Er betont: «Die Messungen sind trotzdem oft immer noch eine Konstruktion des Territoriums, und nicht das Lebensfeld, da sie nur messbar in einem Laborumfeld sind, und nicht im richtigen Leben.» Die Betroffenen seien dadurch nicht in ihrem Alltag und auch nicht in ihrem eigenen Territorium. «Wir können also nur die Situationen für die Forschung inszenieren, doch das Leben ist individuell, und jeder Mensch kreiert jeden Moment seine Realität unaufhörlich neu», erklärt Müller dazu.
Gehirnmessung: In der Praxis in Landquart forscht und behandelt Andreas Müller, CEO der Gehirn- und Traumastiftung Graubünden, zur Funktion des Gehirns bei ADHS.
«Liebe fördert eine hohe Selbstheilung. Dazu gehört Wertschätzung, füreinander da sein und Engagement.»Andreas Müller, Psychotherapeut FSP, CEO der Gehirn- und Traumastiftung Graubünden
Resilienz und Ressourcen
Im Zusammenhang mit der mentalen Gesundheit ist ein weiterer Schwerpunkt die Erforschung von Resilienz und Ressourcen bei ADHS. Müller weist bei seinen Vorträgen darauf hin: «Man sollte nicht nur die Krankheitssymptome behandeln, sondern auch die Selbstheilungskräfte stärken.» ADHS verschwinde nicht einfach von heute auf morgen, sondern sei ein ständiger Begleiter.
Der als Psychotherapeut arbeitende Müller findet es wichtig, Stabilität zu entwickeln, damit jeder lerne, seine eigenen Ressourcen über längere Zeit adäquat nutzen zu können. Eine gute Unterstützung bestehe nicht nur durch die Vergabe von Medikamenten und Therapien.
Das Leben mit seinen vielschichtigen Emotionen gelte es zu leben, ohne gleich mit ADHS abgestempelt zu werden, so Müller weiter. Durch Covid hätten sich die Normen der Aufmerksamkeit von innen nach aussen und zurück verschoben. Das habe alle mal durchgerüttelt. «Die Gesellschaft braucht ein neues Gleichgewicht», ist Müllers Erkenntnis daraus.

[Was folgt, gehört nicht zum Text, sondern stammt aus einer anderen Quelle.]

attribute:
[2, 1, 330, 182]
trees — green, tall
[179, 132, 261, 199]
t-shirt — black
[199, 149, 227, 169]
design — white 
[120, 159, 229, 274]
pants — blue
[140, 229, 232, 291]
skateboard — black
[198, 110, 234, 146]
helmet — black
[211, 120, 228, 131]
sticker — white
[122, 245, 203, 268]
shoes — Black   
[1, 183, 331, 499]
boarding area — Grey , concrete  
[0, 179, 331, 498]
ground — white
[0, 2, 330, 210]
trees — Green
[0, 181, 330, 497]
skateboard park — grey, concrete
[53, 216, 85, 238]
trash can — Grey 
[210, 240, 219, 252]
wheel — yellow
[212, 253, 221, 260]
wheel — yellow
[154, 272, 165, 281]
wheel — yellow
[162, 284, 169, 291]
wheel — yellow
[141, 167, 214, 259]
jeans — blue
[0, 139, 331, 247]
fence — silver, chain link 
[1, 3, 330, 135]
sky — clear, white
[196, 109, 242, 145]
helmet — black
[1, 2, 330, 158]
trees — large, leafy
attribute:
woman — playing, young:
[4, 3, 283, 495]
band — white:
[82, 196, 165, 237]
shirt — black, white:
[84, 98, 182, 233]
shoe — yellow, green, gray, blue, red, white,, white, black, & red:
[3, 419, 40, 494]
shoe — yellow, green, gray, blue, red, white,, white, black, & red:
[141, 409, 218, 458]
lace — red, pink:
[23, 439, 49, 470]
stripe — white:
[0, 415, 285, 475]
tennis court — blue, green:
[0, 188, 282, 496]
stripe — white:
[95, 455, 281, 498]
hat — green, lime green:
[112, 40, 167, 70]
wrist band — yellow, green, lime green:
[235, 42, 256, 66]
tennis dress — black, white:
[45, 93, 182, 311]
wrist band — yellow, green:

«Wie kann man die Wahrnehmung der Menschen wieder auf Hoffnung, Zuversicht und Entwicklung richten?»Andreas Müller, Psychotherapeut FSP, CEO der Gehirn- und Traumastiftung Graubünden
Würde sich die Wahrnehmung der Menschen wieder auf Hoffnung, Zuversicht und Entwicklung richten, passiere es von alleine, dass sich das mentale Gleichgewicht in der Gesellschaft wieder in eine positive Richtung ändert. Dies sogar mit oder ohne ADHS, visioniert der Experte.
Dr. phil. Andreas Müller, Psychotherapie FSP und CEO der Gehirn- und Traumastiftung Graubünden ist Experte auf dem Gebiet der Hirnforschung. Er ist spezialisiert auf die Erforschung von Zusammenhängen zwischen Biologie und psychischen Störungen, insbesondere bei ADHS.